Every entry is to be returned exactly as it stands; the pictures are to be dropped.

_Records from a data source_:
------------------------
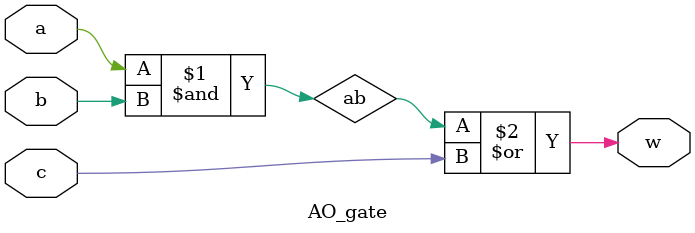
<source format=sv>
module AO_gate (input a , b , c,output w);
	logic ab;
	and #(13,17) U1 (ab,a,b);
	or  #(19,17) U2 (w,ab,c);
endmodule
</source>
------------------------
_EXERCISE RESPONSE_:
<source format=sv>
module AO_gate (input a , b , c,output w);
	logic ab;
	and #(13,17) U1 (ab,a,b);
	or  #(19,17) U2 (w,ab,c);
endmodule
</source>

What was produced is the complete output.